L'ex presidente della Canottieri Guzzi: “Ci ha insegnato che con l’impegno, la dedizione e la fatica ogni risultato può essere possibile. Per lui erano importanti la storia e l’amicizia delle persone conosciute praticando il canottaggio”
Giovanni Zucchi con Livio Micheli. |
(C.Bott.) “Pensando a Zucchi sono tanti i ricordi che affiorano nella mia mente. L’ho conosciuto nel lontano 1964 e non posso che partire da quel momento per ricordare il Giovanni, da tutti poi definito “Giuvanon” per l’imponenza del suo fisico. Io, giovanissimo, avevo appena iniziato a frequentare la Canottieri Moto Guzzi come giovane apprendista dello sport del canottaggio. Lui, assieme ai compagni Romano Sgheiz, Fulvio Balatti e Luciano Sgheiz, si stava preparando per la trasferta alle Olimpiadi di Tokio 1964”.
Così Livio Micheli, per lunghi anni ai vertici della gloriosa società remiera mandellese, da lui guidata ininterrottamente dal 1994 al 2019, introduce il suo personale ricordo di Giovanni Zucchi.

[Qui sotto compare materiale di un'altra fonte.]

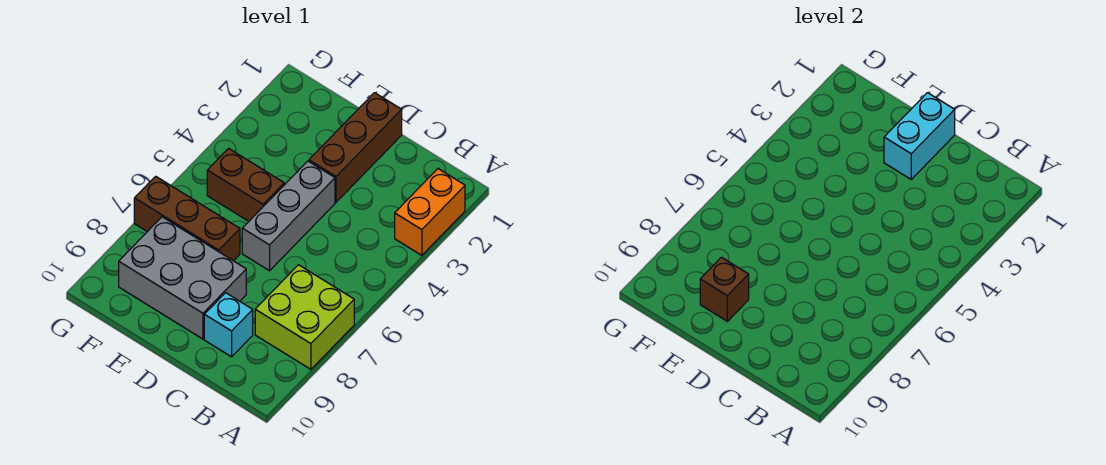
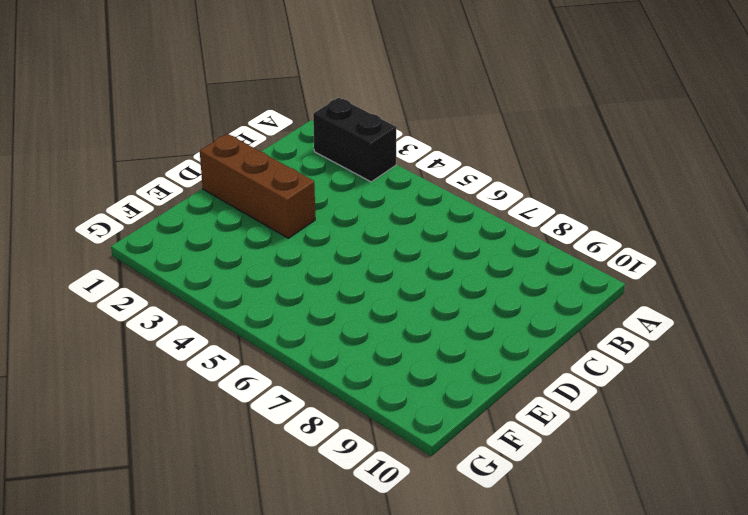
black brick A2:A3 level 1 -> orange brick A2:A3 level 1
none -> lime brick A7:B8 level 1
none -> cyan brick C9 level 1

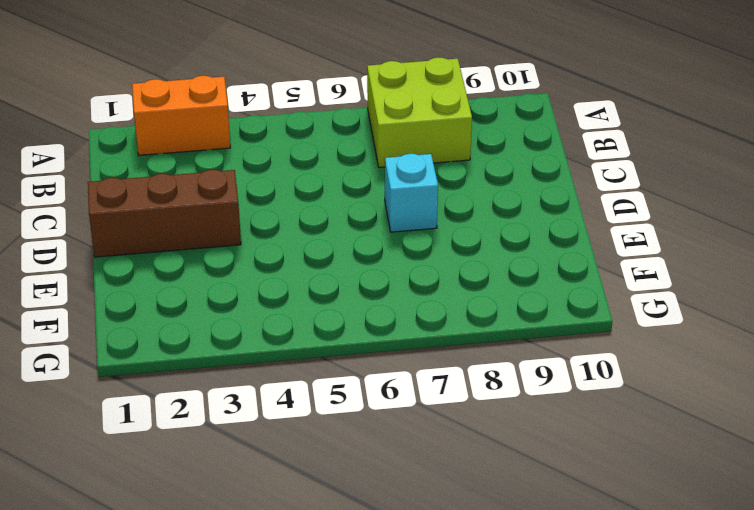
cyan brick D7 level 1 -> cyan brick C9 level 1
none -> grey brick D4:D6 level 1
none -> grey brick D8:F9 level 1

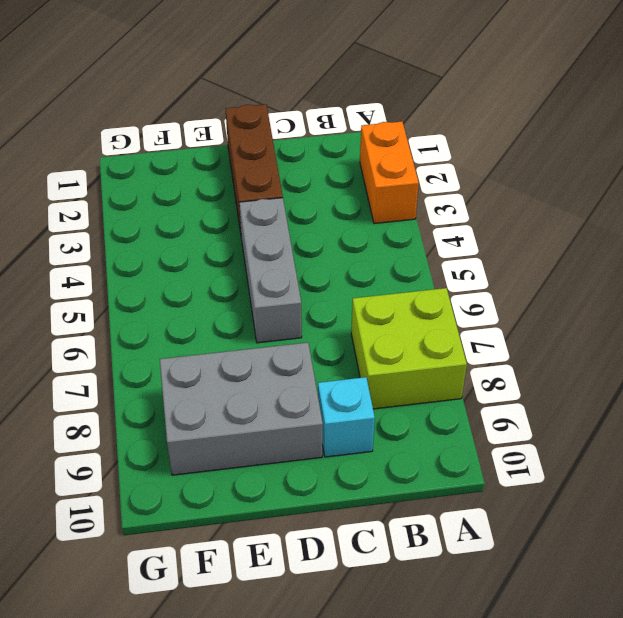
none -> brown brick E5:F5 level 1
none -> brown brick E7:G7 level 1

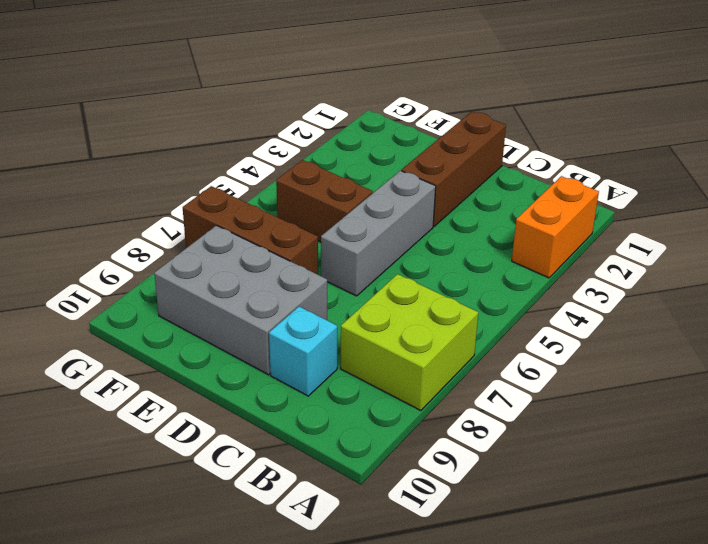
none -> cyan brick D1:D2 level 2
none -> brown brick E9 level 2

“L’immagine di questo giovanottone dall’aspetto imponente, che nelle pause di allenamento saltava la corda con un’agilità fuori dal comune e per tempi che sembravano a me interminabili, mi si è impressa nella mente e non l’ho mai dimenticata - aggiunge - Sono partito da questo ricordo lontano perché ho sempre pensato che la mia passione per il canottaggio si sia generata in quel periodo. Quindi “il Giovanni” è una di quelle persone che hanno contribuito alla nascita di questa mia sana passione verso questo meraviglioso sport. Passione che in epoca più recente mi ha portato a restare all’interno di questa disciplina per oltre un quarto di secolo”.
“In tutti questi anni - osserva sempre Micheli - ci siamo visti spesso e soprattutto di recente, perché a volte lui seguiva il nipote Davide sui campi di gara. Vedere il nipote emulare le gesta del nonno sicuramente lo riempiva d’orgoglio, ma senza mai sbandierarlo. Questo era nel suo stile”.

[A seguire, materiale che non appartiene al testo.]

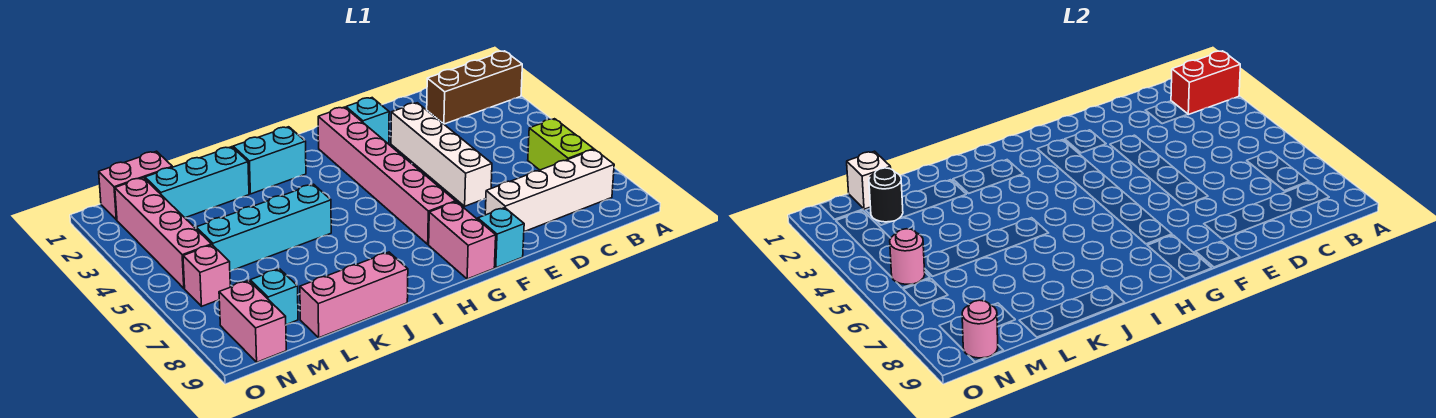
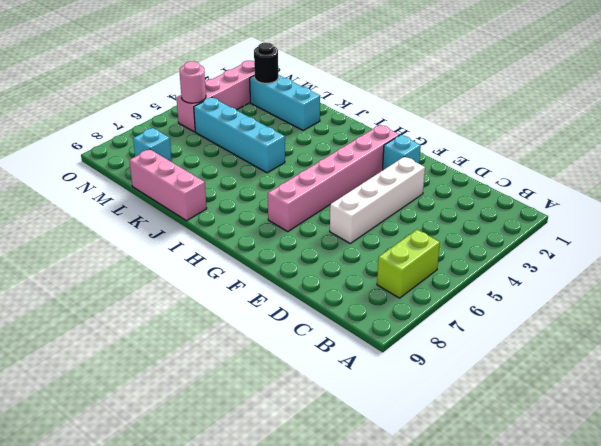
none -> brown brick A2:C2 level 1
none -> white brick B8:E8 level 1
none -> cyan brick F9 level 1

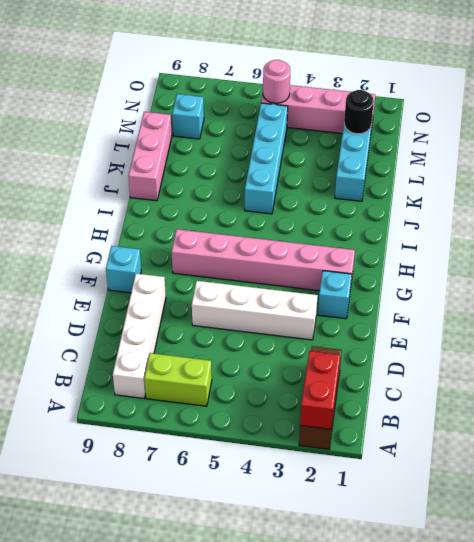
none -> pink brick G8:G9 level 1
none -> cyan brick I2:J2 level 1
none -> pink brick M1:N1 level 1

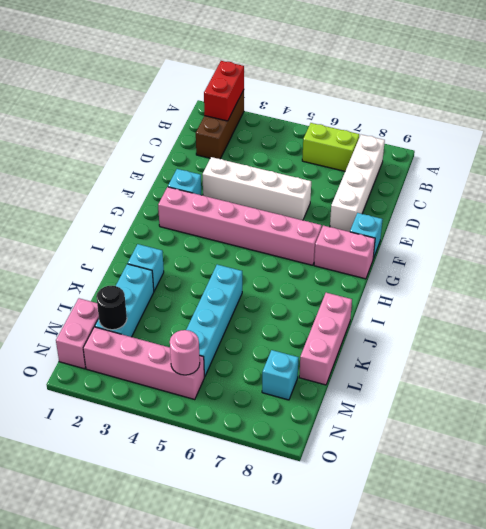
cyan brick J2 level 1 -> cyan brick I2:J2 level 1
none -> pink brick N6 level 1
none -> pink brick N8:N9 level 1
none -> white brick M1 level 2

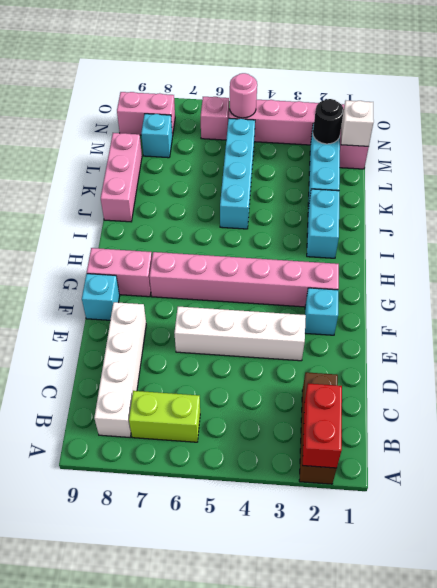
none -> pink round brick N9 level 2

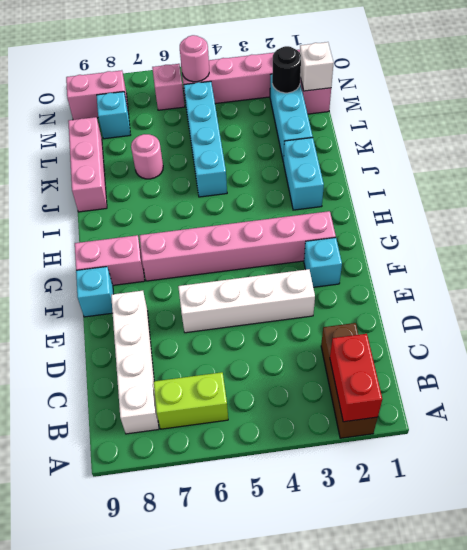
pink round brick K7 level 1 -> pink round brick N9 level 2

“La storia agonistica e morale di personaggi come Giovanni - sottolinea ancora l’ex presidente della Canottieri Guzzi - ha rappresentato e rappresenterà sempre un esempio da emulare, perché ci ha insegnato che con l’impegno, la dedizione e la fatica ogni risultato può essere possibile. Per lui il canottaggio rappresentava un mantello che avvolgeva tutti coloro che erano stati compagni e avversari negli anni della sua carriera agonistica. Per ricordare le gesta dei tanti campioni degli anni d’oro della Canottieri Moto Guzzi e della Canottieri Varese, senza dimenticare quelli della “Falck” di Dongo, ogni anno veniva organizzata una rimpatriata di tutte queste glorie che finiva sempre in un fastoso pranzo”.
Poi le ultime considerazioni: “Ho avuto la fortuna di partecipare diverse volte a queste rimpatriate quale presidente della Canottieri Guzzi e credo che Giovanni non ne abbia mai mancata una, a dimostrazione di quanto fossero per lui importanti la storia e l’amicizia delle persone conosciute praticando il suo sport. Era quasi come essere in una famiglia. Negli ultimi anni, sempre più spesso, a queste riunioni conviviali si notava la mancanza di qualcuno che veniva ricordato quasi come fosse ancora presente tra gli amici di sempre. Alla prossima mancherà il nostro “Giuvanon”, ma rimarrà sempre vivo in noi il suo ricordo”.